Глухота, отсутствие звуков в противоположность голосу признавалась знаком «того света», поэтому при покойнике говорили шепотом. Как только покойник покидал родной дом, он переставал слышать, переходил в мир глухих, то есть в загробный мир.
Взгляд, как столь же материальная вещь, что и голос, осмысливался амбивалентно: он мог быть добрым и злым. Заглядывая в печь, можно было и прогнать покойника и вызвать смерть (если в печь заглядывали после похорон, то избавлялись от страха перед умершим; если же в печь заглядывала невеста, то она желала смерти родителей жениха). Запрет и призыв, заложенные в силе взгляда, срабатывали при общении с потусторонним миром [подробнее см.: 15; 16].
Все это вместе взятое и делало поцелуй той заветной «печатью», с помощью которой закреплялась целостность того или иного тела. Сила поцелуя могла быть направлена не только на человека, но и на все остальные части макрокосмического Тела. Например, целование земли, заменившее поедание земли, считалось у древних славян самой страшной клятвой, нарушение которой могло повлечь смерть. С принятием христианства землю заменил крест, а крестное целование стало официальной юридической процедурой при всех важнейших частных и государственных актах. Целование креста как присяга прослеживается во многих источниках (договорных грамотах русских князей, летописных повестях, церковно-учительных произведениях и т. п.). Так, например, в договорной грамоте Дмитрия Ивановича (Донского) в 1375 году говорилось: «А што ти слыша ото крестьянина или от поганина о нашем добре…, а то ти нам поведати по правде, по целованью, без хитрости» [6, с. 95]. Новгородский посадник должен был судить суд «право по крестному целованию» [14]. Правда, крестное целование можно было отменить (снять, сложить), что позволяли себе князья и власти: «А к Олдьгерду ти и к его братьи… целованье сложити», «А что послове княжи Михайлове целовали крест к Новугороду, с тых Новгород целованье снял» [3, с. 98; 4, с. 95]. Однако, нарушение крестного целования считалось тяжким грехом, когда, как пишут летописцы, «взяв (город) чрез крестное целование», «отложив с себе целование», «скинув крестную грамоту» и т. п., кто-либо преступал клятву, скрепленную целованием креста.

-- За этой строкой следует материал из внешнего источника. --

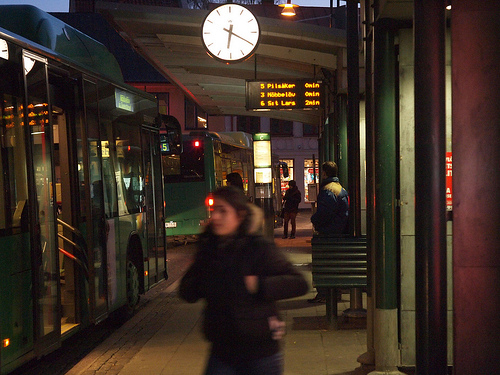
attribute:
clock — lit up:
[199, 3, 258, 63]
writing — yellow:
[258, 80, 319, 106]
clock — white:
[203, 5, 261, 59]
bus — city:
[137, 97, 271, 237]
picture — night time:
[3, 2, 485, 372]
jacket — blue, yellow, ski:
[307, 178, 357, 230]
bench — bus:
[304, 229, 372, 332]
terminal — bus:
[8, 4, 498, 371]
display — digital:
[234, 75, 335, 116]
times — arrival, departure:
[254, 80, 326, 107]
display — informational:
[249, 123, 279, 210]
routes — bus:
[252, 133, 276, 188]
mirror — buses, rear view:
[158, 110, 186, 160]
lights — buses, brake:
[202, 191, 218, 211]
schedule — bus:
[245, 75, 335, 125]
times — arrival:
[254, 82, 330, 111]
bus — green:
[1, 1, 182, 372]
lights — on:
[276, 155, 320, 187]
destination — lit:
[108, 88, 141, 113]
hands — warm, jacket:
[188, 266, 268, 306]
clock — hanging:
[195, 5, 265, 70]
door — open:
[16, 55, 86, 351]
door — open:
[22, 48, 99, 338]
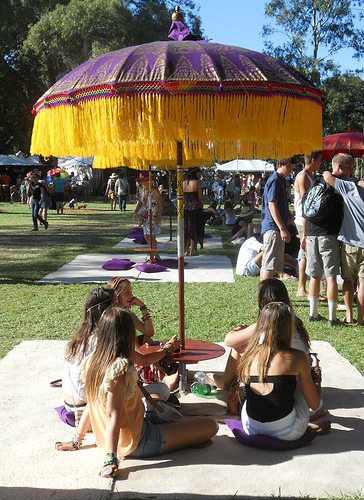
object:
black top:
[246, 375, 298, 423]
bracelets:
[72, 437, 82, 445]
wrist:
[73, 431, 85, 446]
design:
[304, 183, 324, 218]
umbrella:
[30, 3, 324, 392]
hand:
[166, 333, 183, 351]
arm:
[130, 308, 154, 337]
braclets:
[141, 312, 152, 321]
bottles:
[193, 371, 213, 385]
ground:
[0, 195, 364, 498]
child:
[68, 195, 77, 209]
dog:
[76, 201, 87, 209]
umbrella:
[215, 159, 274, 173]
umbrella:
[135, 162, 218, 241]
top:
[81, 351, 145, 459]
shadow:
[111, 370, 364, 479]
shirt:
[300, 171, 350, 234]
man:
[294, 151, 322, 297]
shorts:
[261, 229, 285, 272]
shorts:
[244, 258, 261, 276]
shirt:
[236, 236, 263, 275]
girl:
[55, 303, 219, 478]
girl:
[62, 287, 170, 412]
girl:
[205, 277, 312, 408]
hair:
[233, 300, 294, 387]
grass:
[3, 198, 354, 494]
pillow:
[102, 258, 136, 270]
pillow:
[134, 264, 168, 273]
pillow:
[155, 258, 188, 269]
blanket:
[34, 253, 234, 284]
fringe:
[30, 91, 323, 171]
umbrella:
[317, 123, 364, 159]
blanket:
[0, 339, 363, 498]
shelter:
[214, 156, 275, 172]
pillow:
[53, 405, 74, 427]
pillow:
[223, 418, 317, 450]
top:
[257, 323, 308, 355]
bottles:
[198, 384, 217, 395]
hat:
[109, 173, 119, 179]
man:
[300, 152, 353, 326]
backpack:
[298, 177, 333, 225]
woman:
[134, 171, 164, 262]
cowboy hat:
[135, 171, 155, 182]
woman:
[107, 277, 154, 345]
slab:
[0, 339, 364, 498]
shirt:
[244, 374, 297, 423]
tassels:
[29, 90, 323, 171]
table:
[138, 338, 225, 364]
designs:
[165, 56, 201, 82]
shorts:
[127, 413, 166, 458]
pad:
[0, 339, 364, 497]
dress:
[141, 186, 162, 235]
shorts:
[305, 236, 341, 277]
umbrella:
[92, 119, 214, 241]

Христианство внесло существенные коррективы в восприятие человека, перенеся акцент с тела на душу. Теперь в человеке видели прежде всего духовное начало, вдунутое Богом при сотворении Адама, а уж потом плоть, греховную по своим задаткам. Христианство отвергало все, связанное с языческим отношением к человеку. «Святое целование», происходившее в пасхальные праздники Воскресения Христова, символизировало всеобщую любовь и братство, независимое от социального положения, ведь троекратно целовали друг друга на протяжении 40 дней после Пасхи первые встречные на улицах, невзирая на возраст, пол, положение, богатство, происхождение и т. д. «Домострой» XVI века содержал указания, как именно должны целовать друг друга «христосующиеся»: «…дух в себе удержав, поцеловатися, а губами не плюскати» [5, с. 72].
Еще в 1200 году был известен на Руси в составе Монастырского устава «Чин целования» в Светлое Воскресение, описывающий церемонию во всех деталях. Основное место в нем отводилось священным поцелуям — сначала Евангелия, потом игумена, затем остальных присутствующих на богослужении.
Столь же распространенным было и остается обрядовое целование икон, священных предметов, руки или края облачения церковного иерарха и пр. Поцелуй в религиозных обрядах знаменует преданность и верность. Вот, к примеру, как об этом писал в «Слове о законе и благодати» первый русский митрополит Иларион в середине XI века: «Еже целование архангел даст девици (деве Марии), будет и граду сему», «Мощи их с любовью и верою целую» [17, c. 48, 61].
Не случайно также знаменитый поцелуй Иуды стал символом дьявольского предательства.
Древняя Русь и после принятия христианства не отказалась от языческого толкования поцелуя, соединив его с библейским. Особенно живучими оказались дохристианские представления о нем в народной среде, где язычество никогда не уходило в небытие. Смысл, вкладываемый древними русичами в действо целования, во многом оставался прежним.
Поцелуй был наивысшей формой выражения преданности, доброжелательности, как по отношению к родственникам, так и по отношению к друзьям, знакомым, в особенности, гостям. Древнейшие русские письма на бересте — берестяные грамоты, которых в одном Великом Новгороде археологи насчитывают уже около тысячи — знают две основные формы обращения: поклон («поклоняние») и целование («целовь») [см.: 20]. Первое как бы общепринятое вежливое обращение к адресату, второе же — более значимое, выражающее наивысшую форму привязанности, уважения, любви.